WORK TASK: Every record, apart from its pictures, should be repeated exactly.

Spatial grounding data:
[Start of Attachment]
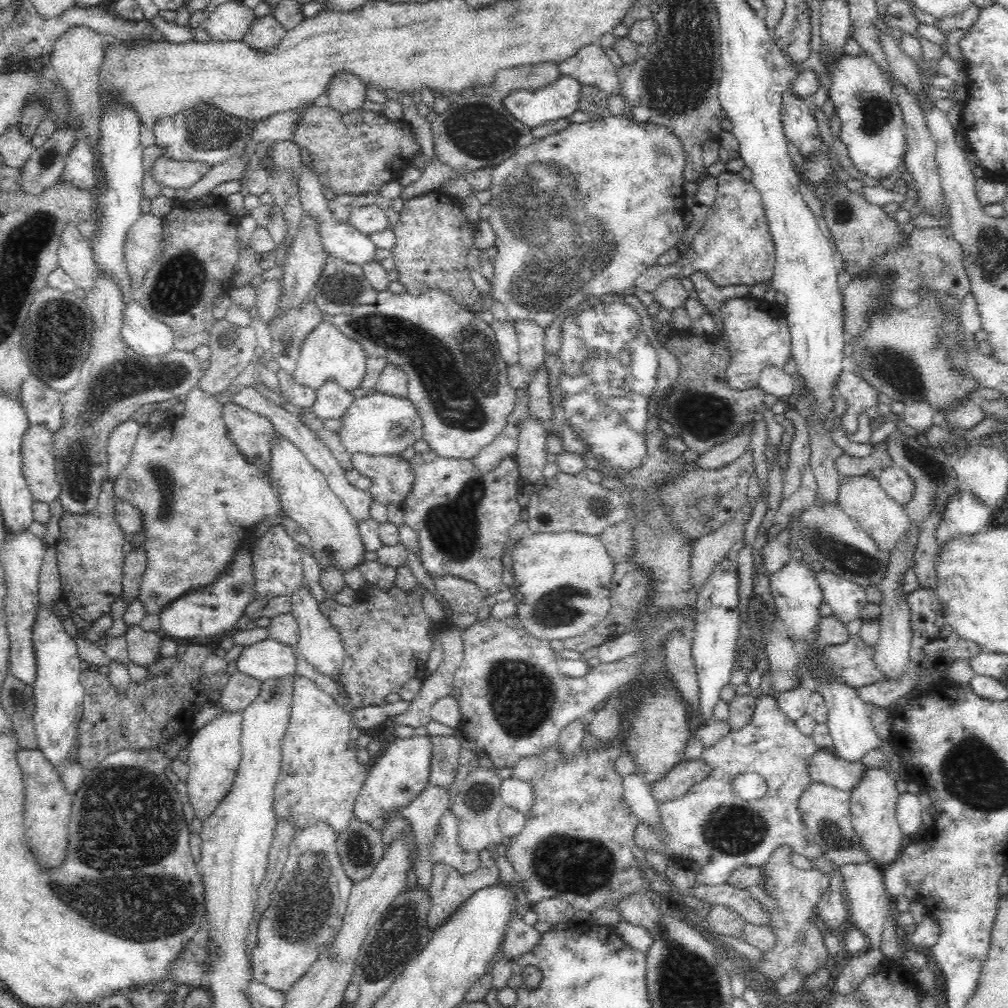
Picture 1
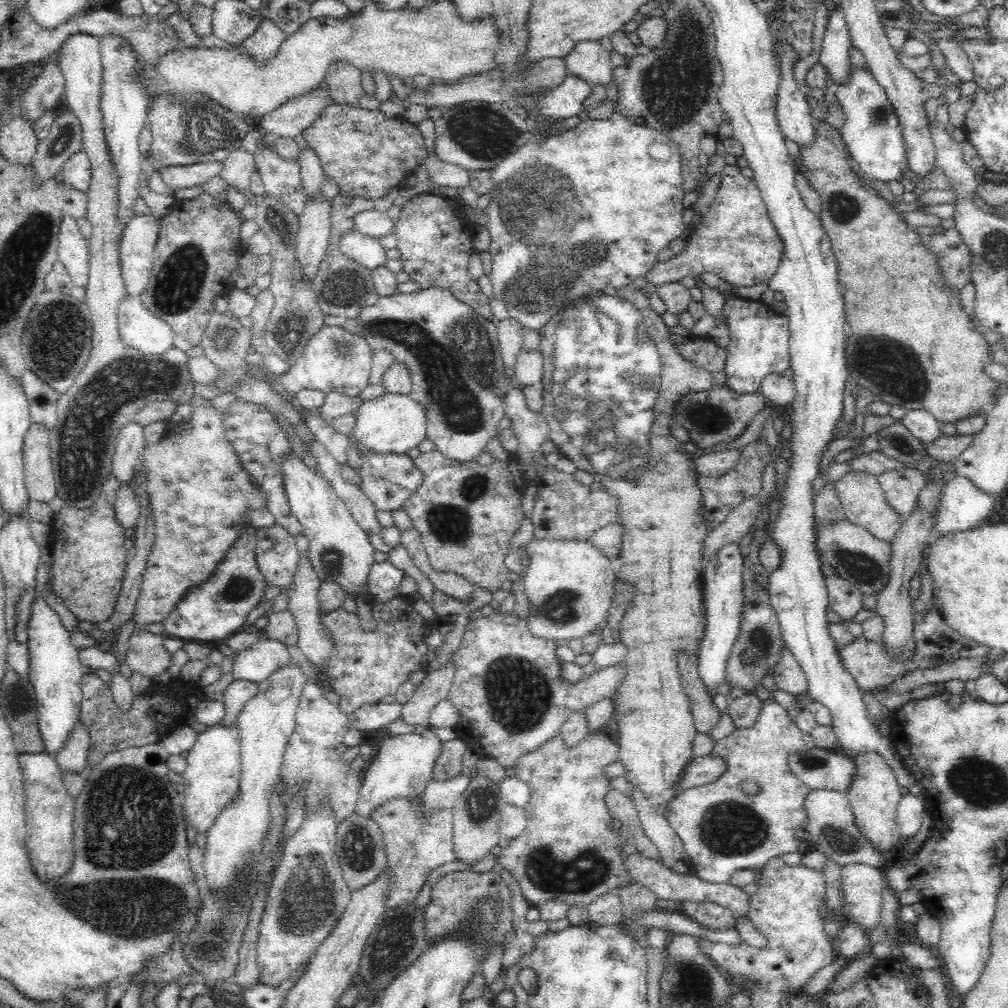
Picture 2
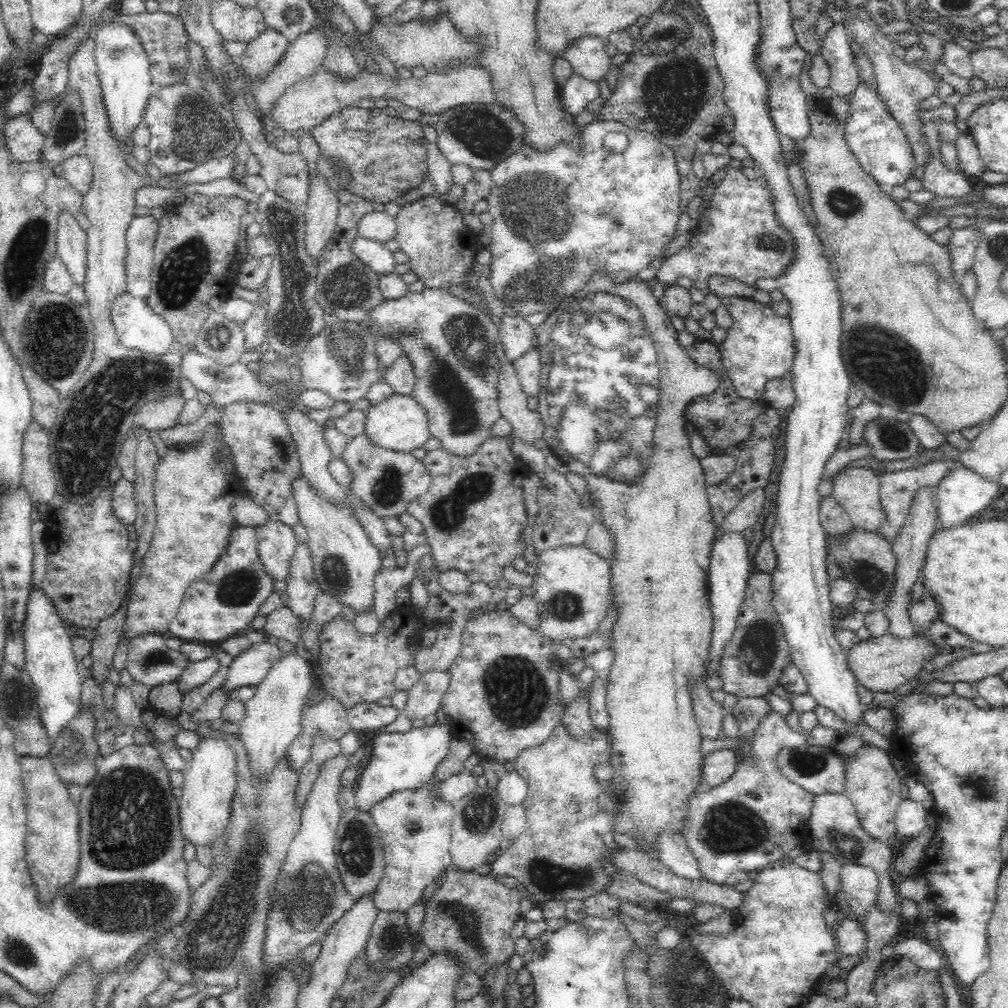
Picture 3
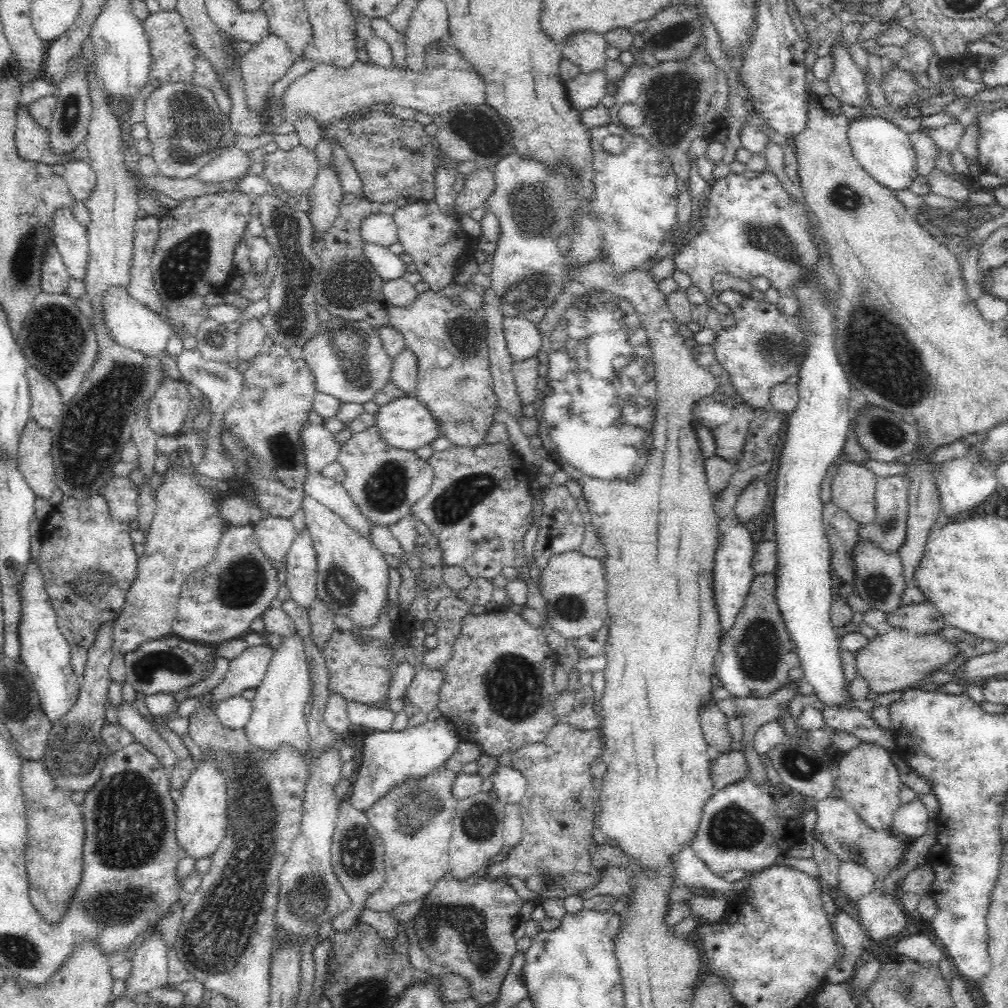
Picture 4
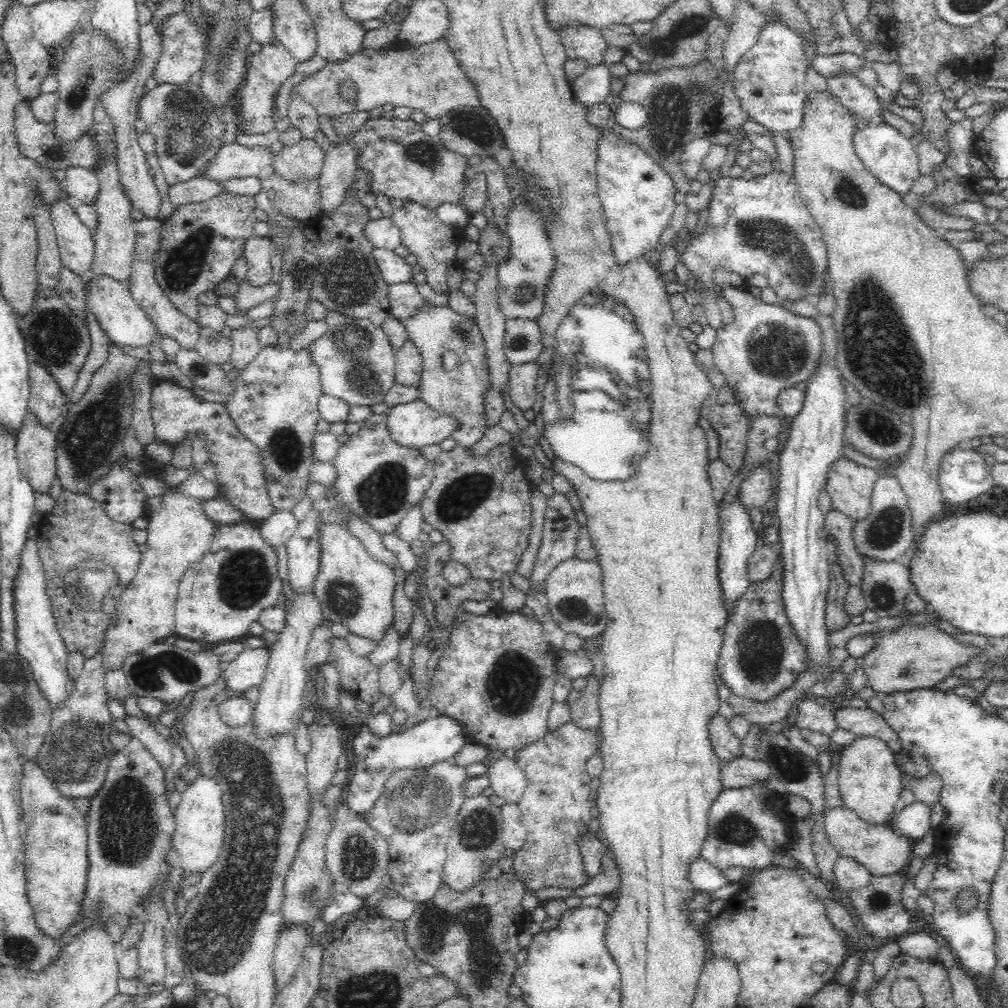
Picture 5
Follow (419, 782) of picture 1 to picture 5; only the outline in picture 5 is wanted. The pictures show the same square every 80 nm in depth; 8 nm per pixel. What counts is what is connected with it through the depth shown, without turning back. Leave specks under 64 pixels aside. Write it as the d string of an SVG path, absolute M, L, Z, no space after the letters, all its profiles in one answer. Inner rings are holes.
M439 715L437 718L428 717L424 722L412 726L412 728L406 728L403 732L394 733L392 732L389 736L378 737L372 730L365 725L356 738L352 740L352 772L350 772L350 783L346 783L345 792L343 796L343 802L346 802L352 810L355 810L359 814L365 814L368 812L373 805L380 799L382 792L386 788L386 783L390 775L394 771L404 769L425 769L431 767L433 764L442 762L443 760L452 759L453 756L460 752L460 748L466 744L464 728L457 723L456 720L448 716Z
[End of Attachment]
ANSWER FOR THIS EXERCISE:
Picture 1
Picture 2
Picture 3
Picture 4
Picture 5
Follow (419, 782) of picture 1 to picture 5; only the outline in picture 5 is wanted. The pictures show the same square every 80 nm in depth; 8 nm per pixel. What counts is what is connected with it through the depth shown, without turning back. Leave specks under 64 pixels aside. Write it as the d string of an SVG path, absolute M, L, Z, no space after the letters, all its profiles in one answer. Inner rings are holes.
M439 715L437 718L428 717L424 722L412 726L412 728L406 728L403 732L394 733L392 732L389 736L378 737L372 730L365 725L356 738L352 740L352 772L350 772L350 783L346 783L345 792L343 796L343 802L346 802L352 810L355 810L359 814L365 814L368 812L373 805L380 799L382 792L386 788L386 783L390 775L394 771L404 769L425 769L431 767L433 764L442 762L443 760L452 759L453 756L460 752L460 748L466 744L464 728L457 723L456 720L448 716Z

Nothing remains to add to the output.